── DATA EXTRACT ──

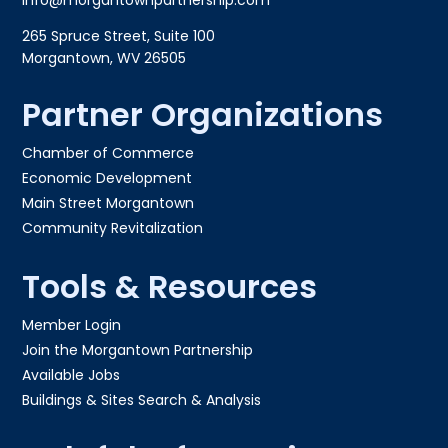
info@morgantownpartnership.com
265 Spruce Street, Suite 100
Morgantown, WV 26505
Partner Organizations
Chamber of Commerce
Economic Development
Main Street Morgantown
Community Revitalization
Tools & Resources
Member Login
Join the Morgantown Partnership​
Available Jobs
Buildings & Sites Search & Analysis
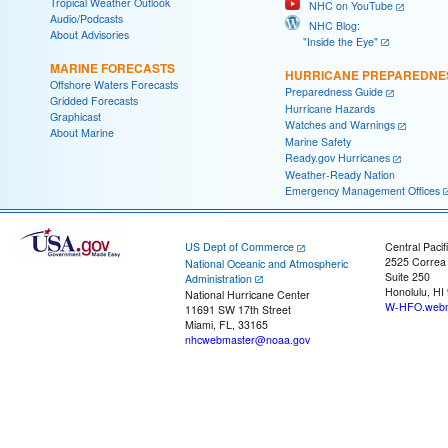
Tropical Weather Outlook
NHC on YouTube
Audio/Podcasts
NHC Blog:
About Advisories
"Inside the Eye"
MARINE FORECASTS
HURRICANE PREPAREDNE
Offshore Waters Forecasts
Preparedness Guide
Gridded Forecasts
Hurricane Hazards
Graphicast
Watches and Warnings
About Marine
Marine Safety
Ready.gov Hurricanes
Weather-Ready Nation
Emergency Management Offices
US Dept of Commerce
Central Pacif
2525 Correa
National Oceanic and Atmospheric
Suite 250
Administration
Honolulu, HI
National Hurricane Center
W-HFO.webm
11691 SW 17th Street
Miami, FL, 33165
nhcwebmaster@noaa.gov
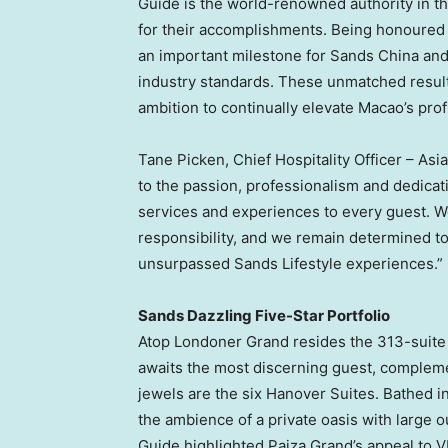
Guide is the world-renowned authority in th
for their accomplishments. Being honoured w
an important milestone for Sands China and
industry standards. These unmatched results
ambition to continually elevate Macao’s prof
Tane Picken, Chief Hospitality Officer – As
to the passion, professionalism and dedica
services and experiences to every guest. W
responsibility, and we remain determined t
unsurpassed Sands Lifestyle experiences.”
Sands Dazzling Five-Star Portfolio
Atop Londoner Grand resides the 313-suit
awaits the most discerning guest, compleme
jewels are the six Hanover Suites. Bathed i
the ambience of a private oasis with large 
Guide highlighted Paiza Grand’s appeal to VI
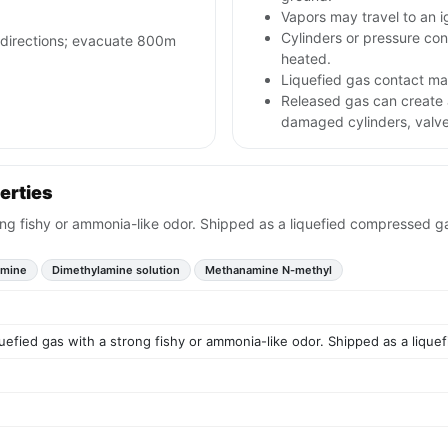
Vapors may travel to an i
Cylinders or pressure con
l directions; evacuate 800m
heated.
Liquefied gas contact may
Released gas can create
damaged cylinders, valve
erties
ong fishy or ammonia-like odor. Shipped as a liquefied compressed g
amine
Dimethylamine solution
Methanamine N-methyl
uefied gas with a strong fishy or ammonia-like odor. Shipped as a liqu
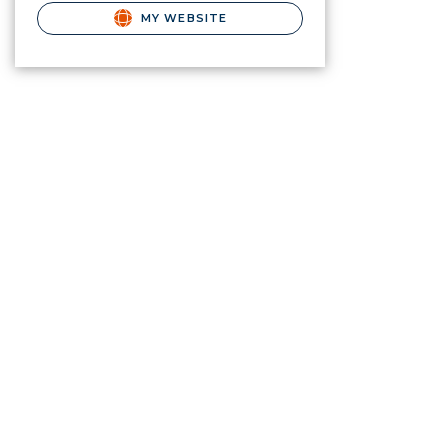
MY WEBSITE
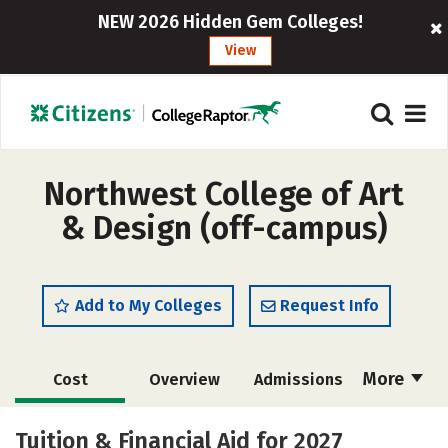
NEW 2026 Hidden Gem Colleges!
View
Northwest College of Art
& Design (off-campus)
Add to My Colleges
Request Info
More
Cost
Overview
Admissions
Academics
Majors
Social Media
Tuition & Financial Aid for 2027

───

§ **TASK PROMPT**:
Copy out every line of text in the data above, word for word, and leave out the pictures.

§ **EXERCISE ANSWER**:
info@morgantownpartnership.com
265 Spruce Street, Suite 100
Morgantown, WV 26505
Partner Organizations
Chamber of Commerce
Economic Development
Main Street Morgantown
Community Revitalization
Tools & Resources
Member Login
Join the Morgantown Partnership​
Available Jobs
Buildings & Sites Search & Analysis
Tropical Weather Outlook
NHC on YouTube
Audio/Podcasts
NHC Blog:
About Advisories
"Inside the Eye"
MARINE FORECASTS
HURRICANE PREPAREDNE
Offshore Waters Forecasts
Preparedness Guide
Gridded Forecasts
Hurricane Hazards
Graphicast
Watches and Warnings
About Marine
Marine Safety
Ready.gov Hurricanes
Weather-Ready Nation
Emergency Management Offices
US Dept of Commerce
Central Pacif
2525 Correa
National Oceanic and Atmospheric
Suite 250
Administration
Honolulu, HI
National Hurricane Center
W-HFO.webm
11691 SW 17th Street
Miami, FL, 33165
nhcwebmaster@noaa.gov
Guide is the world-renowned authority in th
for their accomplishments. Being honoured w
an important milestone for Sands China and
industry standards. These unmatched results
ambition to continually elevate Macao’s prof
Tane Picken, Chief Hospitality Officer – As
to the passion, professionalism and dedica
services and experiences to every guest. W
responsibility, and we remain determined t
unsurpassed Sands Lifestyle experiences.”
Sands Dazzling Five-Star Portfolio
Atop Londoner Grand resides the 313-suit
awaits the most discerning guest, compleme
jewels are the six Hanover Suites. Bathed i
the ambience of a private oasis with large 
Guide highlighted Paiza Grand’s appeal to VI
Vapors may travel to an i
Cylinders or pressure con
l directions; evacuate 800m
heated.
Liquefied gas contact may
Released gas can create
damaged cylinders, valve
erties
ong fishy or ammonia-like odor. Shipped as a liquefied compressed g
amine
Dimethylamine solution
Methanamine N-methyl
uefied gas with a strong fishy or ammonia-like odor. Shipped as a liqu
MY WEBSITE
NEW 2026 Hidden Gem Colleges!
View
Northwest College of Art
& Design (off-campus)
Add to My Colleges
Request Info
More
Cost
Overview
Admissions
Academics
Majors
Social Media
Tuition & Financial Aid for 2027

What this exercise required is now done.